Even more surprising is the observation that the mean time interval of the sidereal year, as measured with respect to Sirius is nearly identical (by less than one second) to the time interval of the tropical year. According to the theory of ‘precession’, a yearly time difference of about 1223 s is supposed to occur between a sidereal year and the tropical year.


The meridian transit measurements of Sirius have shown that neither a time difference of 6 × 1223 s, nor a difference of 6 × 3.34 s has occurred over the 6-year observation period from April 1994 to April 2000.


These observations clearly indicate that the so-called ‘precession of the earth’ is NOT a scientific fact, and that the Sirius system has a noticeable gravitational influence on our solar system.
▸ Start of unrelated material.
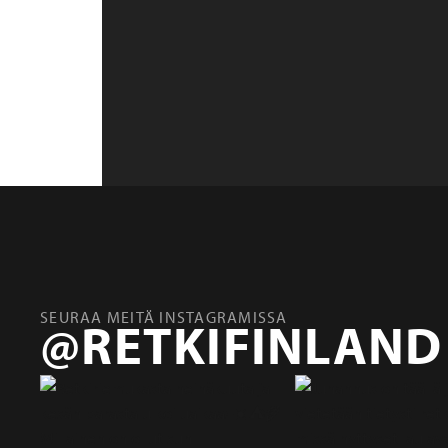
SEURAA MEITÄ INSTAGRAMISSA
@RETKIFINLAND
Obviously, Newton’s laws of gravitation cannot explain Einstein’s universe. In that respect, it requires further study to see if the 49 year cycle of the Sirius system can provide us with an explanation of the large fluctuations and annual irregularities in earth’s rate of rotation that have also been observed around 1941 by experts at the US Naval Observatory.



Additional Comment:


Two other phenomena should be mentioned that took place during the conjunction of Sirius A, Sirius B and the sun around the beginning of February to the end of March 1989, as the function of the time deviation entered from the negative into the positive range (see Graph 1). During this time our outermost planet Pluto, whose revolution period of 248.421 years is exactly 5.0004 to 1 in relation to the Sirius B – Sirius A’s orbit period of 49.68 years, went through the perihelion of its very eccentric orbit. On 23 March 1989 an 800 m long ‘rock’ came in strikingly close proximity to our earth at a speed of about 70.000 km/h. Missing our earth by only a few hours – thereby sparing us a gigantic catastrophe – it also went through its perihelion between sun and Sirius. Thanks to astronomers, who discovered it as it already disappeared again into the vastness of space, a major widespread panic was avoided. These celestial phenomena are not subject to plain coincidence, but are lawful celestial mechanical events. In fact, the Sirius system determines the second (empty) focus point, which is essential for the elliptic orbits of these and other celestial bodies in our solar system. Keep in mind that even our earth has its perihelion around January 2, as it passes through the conjunction of sun and Sirius each year.